Given that the limitation (the ability to handle on-device encryption) only affects pre-3GS phones I would guess that it's a performance thing and therefore not an issue on the desktop.

This article is very hard to follow in that the author will reverse position each paragraph, in one condemning Apple for releasing something that is not secure and in the next complaining when non-secure functionality is eliminated.

The Palm Pre is mentioned as an alternative but no evidence is given to indicate the same problem doesn't exist on that platform as well, and it would be interesting to know if other remote-exchange-access devices (webmail, blackberry, etc.) provide client or device-side encryption of local files.



> This article is very hard to follow in that the author will reverse position each paragraph, in one condemning Apple for releasing something that is not secure and in the next complaining when non-secure functionality is eliminated.

He's saying that Apple betrayed trust by implementing secure feature insecurely (while claiming that it was working correctly) and when they decided to actually do something about it, they just quietly pulled out the rug from under their users. There was no Apple announcement or apology. Just a checklist item burying deep in a list of changes in an OS update. That's why he says 'double betrayal.'


Did Apple explicitly claim that they were encrypting the stored files?


It sounds like the iPhone was telling the Exchange servers on the protocol level that it supported encryption. That's what I'm getting from this article anyway.

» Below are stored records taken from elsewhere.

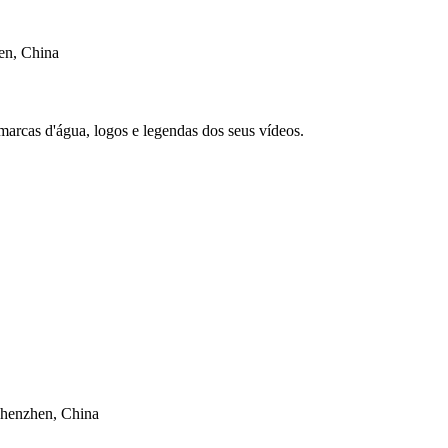
en, China
arcas d'água, logos e legendas dos seus vídeos.
Shenzhen, China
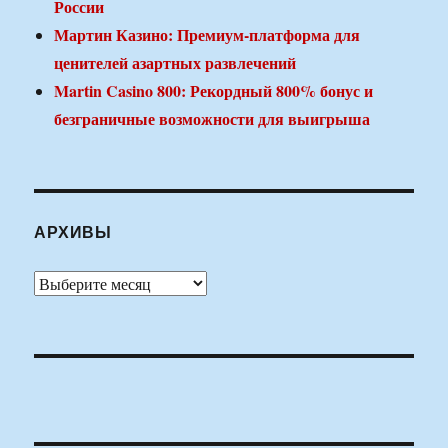
России
Мартин Казино: Премиум-платформа для
ценителей азартных развлечений
Martin Casino 800: Рекордный 800% бонус и
безграничные возможности для выигрыша
АРХИВЫ
Архивы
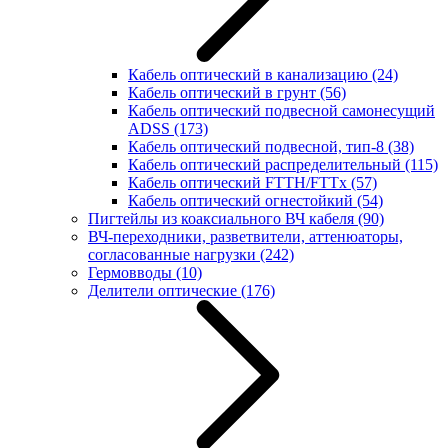
Кабель оптический в канализацию
(24)
Кабель оптический в грунт
(56)
Кабель оптический подвесной самонесущий
ADSS
(173)
Кабель оптический подвесной, тип-8
(38)
Кабель оптический распределительный
(115)
Кабель оптический FTTH/FTTx
(57)
Кабель оптический огнестойкий
(54)
Пигтейлы из коаксиального ВЧ кабеля
(90)
ВЧ-переходники, разветвители, аттенюаторы,
согласованные нагрузки
(242)
Гермовводы
(10)
Делители оптические
(176)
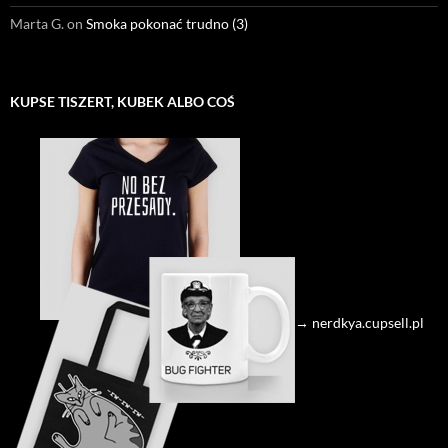
Marta G.
on
Smoka pokonać trudno (3)
KUPSE TISZERT, KUBEK ALBO COŚ
→ nerdkya.cupsell.pl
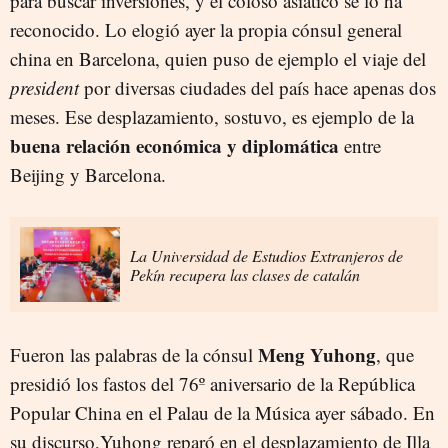
para buscar inversiones, y el coloso asiático se lo ha
reconocido. Lo elogió ayer la propia cónsul general
china en Barcelona, quien puso de ejemplo el viaje del
president
por diversas ciudades del país hace apenas dos
meses. Ese desplazamiento, sostuvo, es ejemplo de la
buena relación económica y diplomática
entre
Beijing y Barcelona.
La Universidad de Estudios Extranjeros de
Pekín recupera las clases de catalán
Meng Yuhong
Fueron las palabras de la cónsul
, que
presidió los fastos del 76º aniversario de la República
Popular China en el Palau de la Música ayer sábado. En
su discurso,Yuhong reparó en el desplazamiento de Illa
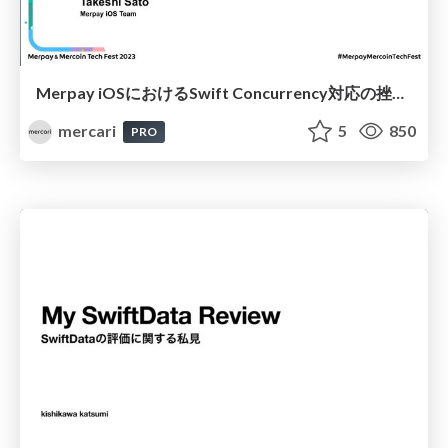
Merpay iOSにおけるSwift Concurrency対応の挫折と今後 / Swift Concurrency Support for Merpay for iOS: Frustration and Where to Go From Here
mercari
5
850
PRO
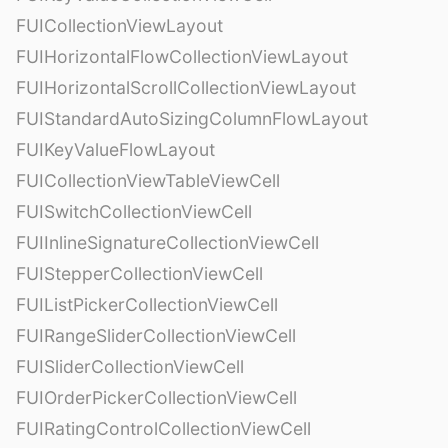
FUICollectionViewLayout
FUIHorizontalFlowCollectionViewLayout
FUIHorizontalScrollCollectionViewLayout
FUIStandardAutoSizingColumnFlowLayout
FUIKeyValueFlowLayout
FUICollectionViewTableViewCell
FUISwitchCollectionViewCell
FUIInlineSignatureCollectionViewCell
FUIStepperCollectionViewCell
FUIListPickerCollectionViewCell
FUIRangeSliderCollectionViewCell
FUISliderCollectionViewCell
FUIOrderPickerCollectionViewCell
FUIRatingControlCollectionViewCell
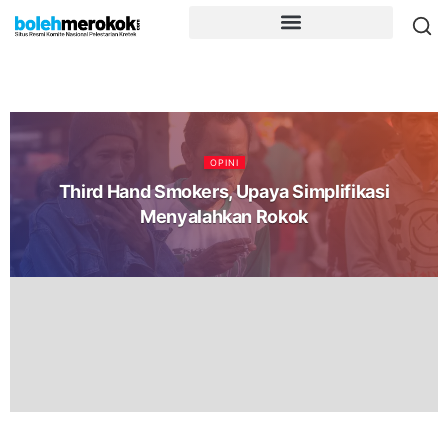
OPINI
Third Hand Smokers, Upaya Simplifikasi
Menyalahkan Rokok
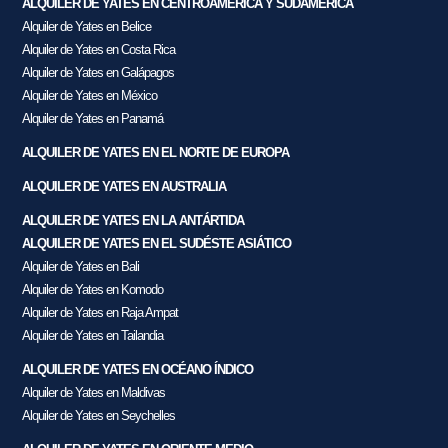
ALQUILER DE YATES EN CENTROAMÉRICA Y SUDAMÉRICA
Alquiler de Yates en Belice
Alquiler de Yates en Costa Rica
Alquiler de Yates en Galápagos
Alquiler de Yates en México
Alquiler de Yates en Panamá
ALQUILER DE YATES EN EL NORTE DE EUROPA
ALQUILER DE YATES EN AUSTRALIA
ALQUILER DE YATES EN LA ANTÁRTIDA
ALQUILER DE YATES EN EL SUDÉSTE ASIÁTICO
Alquiler de Yates en Bali
Alquiler de Yates en Komodo
Alquiler de Yates en Raja Ampat
Alquiler de Yates en Tailandia
ALQUILER DE YATES EN OCÉANO ÍNDICO
Alquiler de Yates en Maldivas
Alquiler de Yates en Seychelles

I fear we're both working from second (or third)-hand information here and it's time to do some homework to find out the truth, but let me add this one thought.

This may sound like a stretch, and Apple themselves have decided that it's not sufficient, but while the files themselves my not be encrypted the filesystem of the iPhone itself is protected from all but deliberate (and possibly illegal) fiddling by third-parties. In this way it's not completely dishonest for the iPhone's exchange client to report to the Exchange server that the local files are secured.

Like I said it's a stretch, but perhaps the original implementation wasn't pure malice/ignorance on Apple's part.


I don't know if they specifically said that they supported it, but he claims that the iPhone software was reporting to Exchange Server that it did support it, and Apple was claiming full Exchange support (while not specifically talking about encryption).